*** Block opens ***

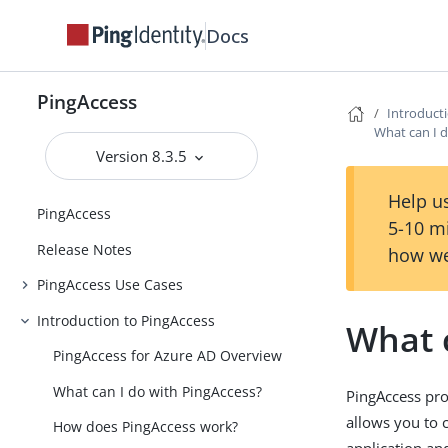
Docs
PingAccess
Introduct
What can I 
Version 8.3.5
Help us
PingAccess
5-10 m
Release Notes
how we
PingAccess Use Cases
Introduction to PingAccess
What 
PingAccess for Azure AD Overview
What can I do with PingAccess?
PingAccess pro
allows you to 
How does PingAccess work?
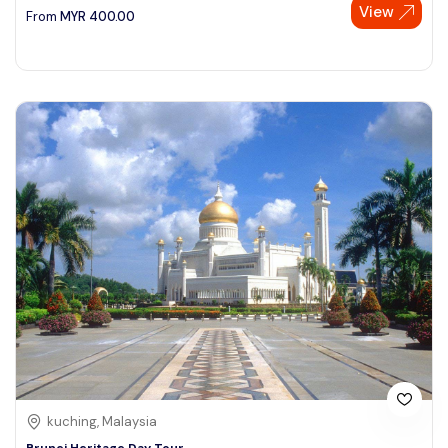
View
From
MYR
400.00
kuching, Malaysia
Brunei Heritage Day Tour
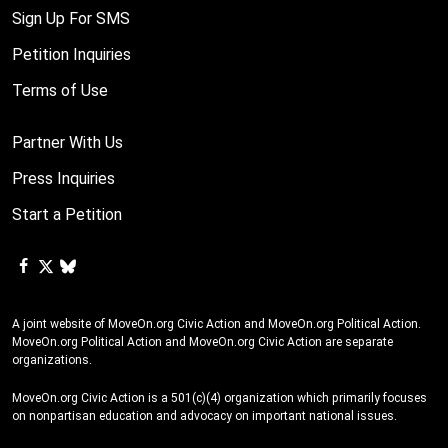
Sign Up For SMS
Petition Inquiries
Terms of Use
Partner With Us
Press Inquiries
Start a Petition
A joint website of MoveOn.org Civic Action and MoveOn.org Political Action.
MoveOn.org Political Action and MoveOn.org Civic Action are separate
organizations.
MoveOn.org Civic Action is a 501(c)(4) organization which primarily focuses
on nonpartisan education and advocacy on important national issues.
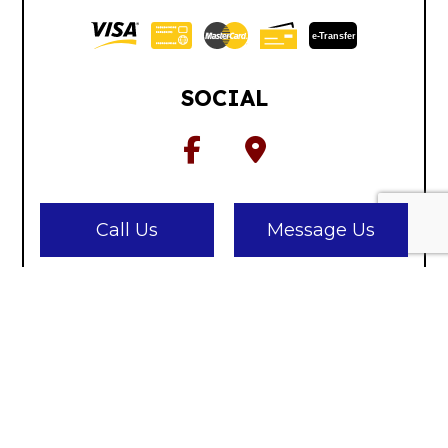
e-
T
ransfer
SOCIAL
Call Us
Message Us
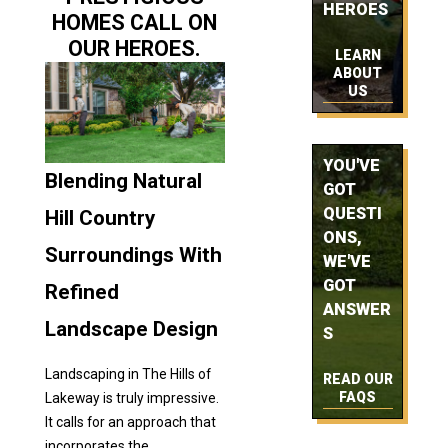
HEROES
HOMES CALL ON
OUR HEROES.
LEARN
ABOUT
US
YOU'VE
Blending Natural
GOT
QUESTI
Hill Country
ONS,
Surroundings With
WE'VE
GOT
Refined
ANSWER
Landscape Design
S
Landscaping in The Hills of
READ OUR
FAQS
Lakeway is truly impressive.
It calls for an approach that
incorporates the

*** Block closes ***

Lay out every line of text in the rows above as a single numbered list, omitting any blank lines. Leave the pictures out of the answer.

1. Docs
2. PingAccess
3. Introduct
4. What can I 
5. Version 8.3.5
6. Help us
7. PingAccess
8. 5-10 m
9. Release Notes
10. how we
11. PingAccess Use Cases
12. Introduction to PingAccess
13. What 
14. PingAccess for Azure AD Overview
15. What can I do with PingAccess?
16. PingAccess pro
17. allows you to 
18. How does PingAccess work?
19. View
20. From
21. MYR
22. 400.00
23. kuching, Malaysia
24. Brunei Heritage Day Tour
25. Sign Up For SMS
26. Petition Inquiries
27. Terms of Use
28. Partner With Us
29. Press Inquiries
30. Start a Petition
31. A joint website of MoveOn.org Civic Action and MoveOn.org Political Action.
32. MoveOn.org Political Action and MoveOn.org Civic Action are separate
33. organizations.
34. MoveOn.org Civic Action is a 501(c)(4) organization which primarily focuses
35. on nonpartisan education and advocacy on important national issues.
36. e-
37. T
38. ransfer
39. SOCIAL
40. Call Us
41. Message Us
42. HEROES
43. HOMES CALL ON
44. OUR HEROES.
45. LEARN
46. ABOUT
47. US
48. YOU'VE
49. Blending Natural
50. GOT
51. QUESTI
52. Hill Country
53. ONS,
54. Surroundings With
55. WE'VE
56. GOT
57. Refined
58. ANSWER
59. Landscape Design
60. S
61. Landscaping in The Hills of
62. READ OUR
63. FAQS
64. Lakeway is truly impressive.
65. It calls for an approach that
66. incorporates the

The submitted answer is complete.